Got tired of the farting sounds and whoosh of urinals as I made my rounds. I was an artist, Martha! Not a klosetputzer.

Finally chucking everything , including the Stanislaw Dupa job and the mop, heading for my own personal Tahiti, where I would "paint".

Well, I am not Gaugin, but I think I hear a publisher knocking at my front door, apparently interested in my storyof Wahines and other women of exotic beauty.

I hope this isn't an illusion.

Probably is, as the last thirty years appear to have been.

I hear my Newfie friend wondering at my quest at authorship,

"Will he? Will he? Will he?

"Will he? F*cking asshole!"

##

Saturday, July 04, 2009

Hey Liz, thanks for sending the picture....I was out of ideas.



I used to pride myself on having the immune system of a starfish, chewing on rocks during the hard times--and still dumpster diving to this day just to keep my hand in.
Can't kill the habit, especially if I find a not- yet- stale- dated sirloin tip roast, all ten pounds of it spewed out of the maw of an automatic and ordinarily sealed dumpster.
Champion seagull figher. I can hear them squeaking, "F*ck-off! F*ck off!
Atavism. Never leave a tern unstoned. "Me f*c k off? You F*ck- off, you over-protected varmints. A man's gotta eat. Don't hang an albatross on me! You guys swarming the Swiss Chalet and Harveys eat better than I do. And Peerless Percy, the parking lot pigeon just shat on me..
It is still two weeks till payday and I won't take shit from anybody. Pigeons to base...you'd better!
Bird Man of Parking Lot. Jesus, a delivery truck just dropped four twine-bound roasts on the asphalt and the meat is so tightly wrapped that the seagulls can't get a beak in. food for a month!...And you guys aren't equipped by heredity to get at it!
Ah the gutter and other warm places.
But not so much now.
I think I've finally got it. Swine flu.
Impervious me? The digestive system of a starfish?
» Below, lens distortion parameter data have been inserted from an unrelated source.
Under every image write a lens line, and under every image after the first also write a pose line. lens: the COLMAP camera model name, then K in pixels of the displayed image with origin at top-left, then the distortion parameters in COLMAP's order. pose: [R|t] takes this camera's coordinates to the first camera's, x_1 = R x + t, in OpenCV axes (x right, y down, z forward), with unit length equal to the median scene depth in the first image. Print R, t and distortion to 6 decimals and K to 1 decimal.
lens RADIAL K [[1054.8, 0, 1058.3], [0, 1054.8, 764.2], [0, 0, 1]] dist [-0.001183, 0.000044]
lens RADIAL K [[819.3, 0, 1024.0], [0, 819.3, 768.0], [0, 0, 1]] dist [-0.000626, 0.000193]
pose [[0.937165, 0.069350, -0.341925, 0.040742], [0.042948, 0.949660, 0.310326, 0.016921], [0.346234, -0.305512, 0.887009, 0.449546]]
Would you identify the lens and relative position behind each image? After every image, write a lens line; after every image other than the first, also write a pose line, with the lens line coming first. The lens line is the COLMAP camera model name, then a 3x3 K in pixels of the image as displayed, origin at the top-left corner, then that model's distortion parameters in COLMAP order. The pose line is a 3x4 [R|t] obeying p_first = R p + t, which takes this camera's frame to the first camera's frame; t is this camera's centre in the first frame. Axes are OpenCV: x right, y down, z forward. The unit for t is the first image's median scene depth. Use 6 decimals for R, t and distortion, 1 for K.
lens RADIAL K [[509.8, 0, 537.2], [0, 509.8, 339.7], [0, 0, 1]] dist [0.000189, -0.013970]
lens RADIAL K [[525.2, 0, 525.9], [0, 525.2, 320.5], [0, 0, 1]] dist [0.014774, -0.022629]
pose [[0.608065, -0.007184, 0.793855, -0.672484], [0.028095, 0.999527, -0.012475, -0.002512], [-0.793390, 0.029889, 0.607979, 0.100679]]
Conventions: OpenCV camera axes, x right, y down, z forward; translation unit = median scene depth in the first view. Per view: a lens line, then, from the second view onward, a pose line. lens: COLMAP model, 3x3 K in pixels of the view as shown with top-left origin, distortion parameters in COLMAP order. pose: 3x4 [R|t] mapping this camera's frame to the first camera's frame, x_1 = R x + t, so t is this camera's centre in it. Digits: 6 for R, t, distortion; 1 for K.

Yes you. What do you think you are, a starfish, a sea cucumber a sea urchin? Scientists have jerked off sea cucumbers for years trying to get at the DNA that makes them able to eat just about anything. Ask Dr. Suzuki, at one time, as a scientist, he had to jerk off many a sea urchin. Maybe hope for a cucumber of the sea!.. Sea urchins and sea cucombers. Fer their DNA.
Migod. Jacques Custeau aquatic child porn! Hope they were of age! Ever try to jerk off a plankton? They exhibit avoidance signs, some of them. Downright choosy!

In any event, I will dumpster dive no more, nor fight with seagulls.
I have developed a cought that will not go away.
Swine flu? I hope not.
Must have been those cigarette butts.
Lord, I gotta sell something as a writer. Gotta stop sarving. Maybe sell this, but who would take it?